TEXTO DE LECTURA:
☆ ☆ ☆
Paralelamente, al otro lado del Atlántico, se produce un terremoto político. Renau cita a Siqueiros, que cifra en una serie de etapas la toma de conciencia de los jóvenes artistas mejicanos. Primero, las huelgas de los estudiantes de la Escuela Nacional de Bellas Artes, en 1911, contra el academicismo; aparentemente sus reivindicaciones eran sólo pedagógicas, pero en el fondo eran profundamente políticas. Luego, la transformación de los estudiantes en conspiradores contra la dictadura militar del usurpador Victoriano Huerta, en 1913. Y por fin, su incorporación al ejército, en 1914, lo que les permite recorrer Méjico y conocer su geografía, su historia y sus gentes. Subraya Renau que la juventud pictórica mejicana se curtió en el fragor de la lucha revolucionaria. Se apoya en la autobiografía de José Clemente Orozco, que indica que “la pintura mural se encontró en 1922 con la mesa puesta”. La Secretaría de Educación Pública convocó a todos los artistas e intelectuales a colaborar. Se constituyó el Sindicato de Pintores y Escultores, que asumió las ideas socialistas contemporáneas, con la consigna: socializar el arte, destruir el individualismo burgués, repudiar la pintura de caballete y cualquier otro arte salido de los círculos “ultraintelectuales” y aristocráticos. Y sigue Renau:

El carácter de movimiento de la pintura mexicana no está determinado por una concepción formal única, como sucede en los ‘istmos’ europeos, sino por la denominación común de un contenido revolucionario identificado con una revolución social y por la índole mayoritaria, popular, de la función social que cumple la pintura mexicana en su conjunto.

Renau no estaba inventando nada, sino dándole un sentido a ciertos hechos históricos. Se podrá argüir que se ciñe a un esquema marxista. Pero esto, en sí mismo, no es un defecto, sino una aproximación académica más.

La pluma de Renau no es nítida y asequible, sin embargo su lucidez es apabullante.

Razona, volviendo al muralismo mejicano:

La concordancia y coherencia objetivas de estos factores (mercado artístico –industria editorial- crítica de arte) se manifiesta en la tendencia a aislar los hechos artísticos antitéticos, muy particularmente el hecho pictórico mexicano, mediante un verdadero ‘cordón sanitario’ de reticencias metodológicas excluyentes, como después veremos… Es esto lo que en último análisis explica que el movimiento pictórico mexicano, en tanto que tal movimiento, sea perfectamente ‘desconocido’ por la crítica y la bibliografía ‘científicas’ de la estética occidental.

El debate de la crítica burguesa de arte, asegura el fotomontador, omite el movimiento mejicano, y reduce el arte actual al enfrentamiento entre arte occidental y arte soviético. Señalemos que Renau habla de los años 60, cuando el expresionismo abstracto y el informalismo estaban dejando paso al pop y al torrente de istmos que vinieron después. Y Renau continúa: «La crítica marxista debe de penetrar críticamente en la esencia de las contradicciones profundas, internas y externas, de los fenómenos sociales, como es la pintura para transformar los hechos».
☆ ☆ ☆
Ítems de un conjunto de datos
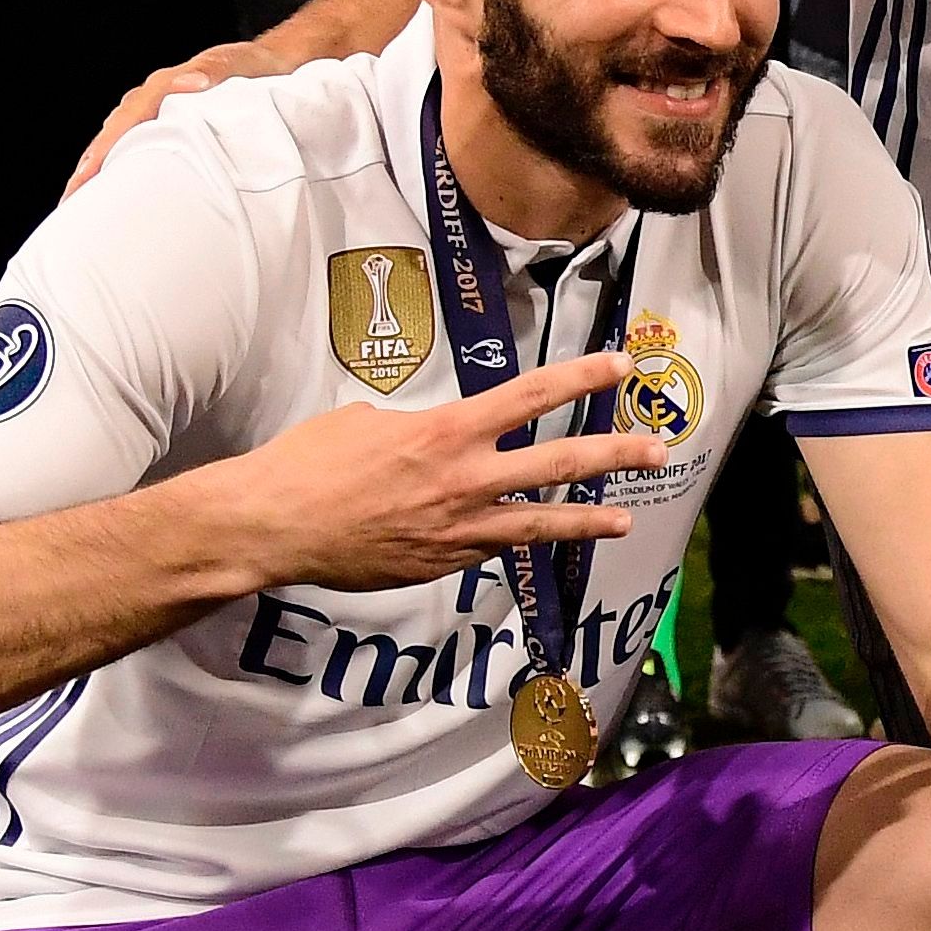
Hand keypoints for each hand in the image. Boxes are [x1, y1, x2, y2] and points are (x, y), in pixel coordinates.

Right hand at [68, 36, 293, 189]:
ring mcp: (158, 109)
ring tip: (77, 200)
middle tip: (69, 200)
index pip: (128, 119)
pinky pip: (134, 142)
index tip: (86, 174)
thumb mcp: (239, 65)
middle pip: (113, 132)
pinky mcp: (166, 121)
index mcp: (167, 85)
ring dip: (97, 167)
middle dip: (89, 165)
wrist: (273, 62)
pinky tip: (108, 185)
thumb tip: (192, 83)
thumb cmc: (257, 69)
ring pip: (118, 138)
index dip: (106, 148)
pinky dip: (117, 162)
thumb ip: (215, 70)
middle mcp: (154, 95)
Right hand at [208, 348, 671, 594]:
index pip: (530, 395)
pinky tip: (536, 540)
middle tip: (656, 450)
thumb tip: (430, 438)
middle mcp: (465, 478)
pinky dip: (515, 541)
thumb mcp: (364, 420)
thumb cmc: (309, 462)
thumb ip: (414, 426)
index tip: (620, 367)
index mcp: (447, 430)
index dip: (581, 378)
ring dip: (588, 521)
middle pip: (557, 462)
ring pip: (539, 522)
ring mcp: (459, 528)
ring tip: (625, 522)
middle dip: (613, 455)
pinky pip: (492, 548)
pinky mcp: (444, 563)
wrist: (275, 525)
☆ ☆ ☆
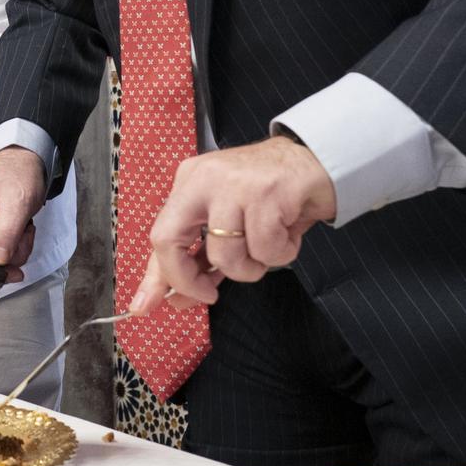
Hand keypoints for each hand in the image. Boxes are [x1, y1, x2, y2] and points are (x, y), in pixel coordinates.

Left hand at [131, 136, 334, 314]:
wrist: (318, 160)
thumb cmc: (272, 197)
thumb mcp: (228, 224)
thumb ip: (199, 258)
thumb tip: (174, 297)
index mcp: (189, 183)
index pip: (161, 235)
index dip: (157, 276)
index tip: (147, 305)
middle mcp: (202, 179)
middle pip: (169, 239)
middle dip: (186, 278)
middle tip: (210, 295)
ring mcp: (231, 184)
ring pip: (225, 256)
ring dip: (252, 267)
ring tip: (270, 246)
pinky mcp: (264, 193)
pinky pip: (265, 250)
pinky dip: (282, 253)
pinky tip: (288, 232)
☆ ☆ ☆
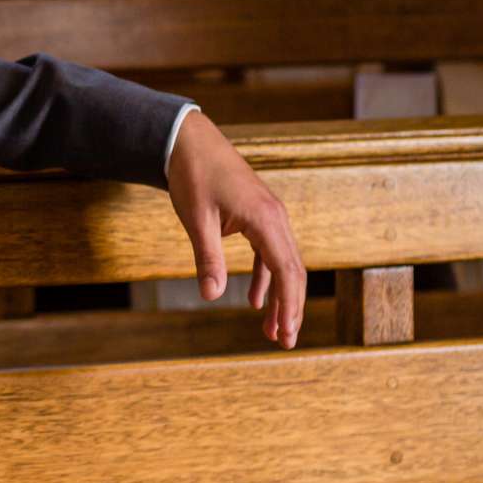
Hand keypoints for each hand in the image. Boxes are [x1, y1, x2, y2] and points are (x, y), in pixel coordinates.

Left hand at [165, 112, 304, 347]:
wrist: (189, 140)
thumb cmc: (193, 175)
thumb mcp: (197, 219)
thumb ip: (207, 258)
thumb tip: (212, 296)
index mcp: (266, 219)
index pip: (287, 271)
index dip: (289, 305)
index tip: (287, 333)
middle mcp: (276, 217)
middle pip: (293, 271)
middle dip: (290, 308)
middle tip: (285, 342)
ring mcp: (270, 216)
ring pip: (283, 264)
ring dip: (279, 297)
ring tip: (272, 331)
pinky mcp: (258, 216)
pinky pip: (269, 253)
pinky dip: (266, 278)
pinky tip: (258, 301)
☆ ☆ ☆
ENUNCIADO DE LA TAREA: Indica en qué año, según el texto sobre el muralismo mejicano, se incorporaron al ejército los jóvenes artistas mejicanos. Los ítems no intervienen en este ejercicio.

RESPUESTA AL EJERCICIO: En 1914.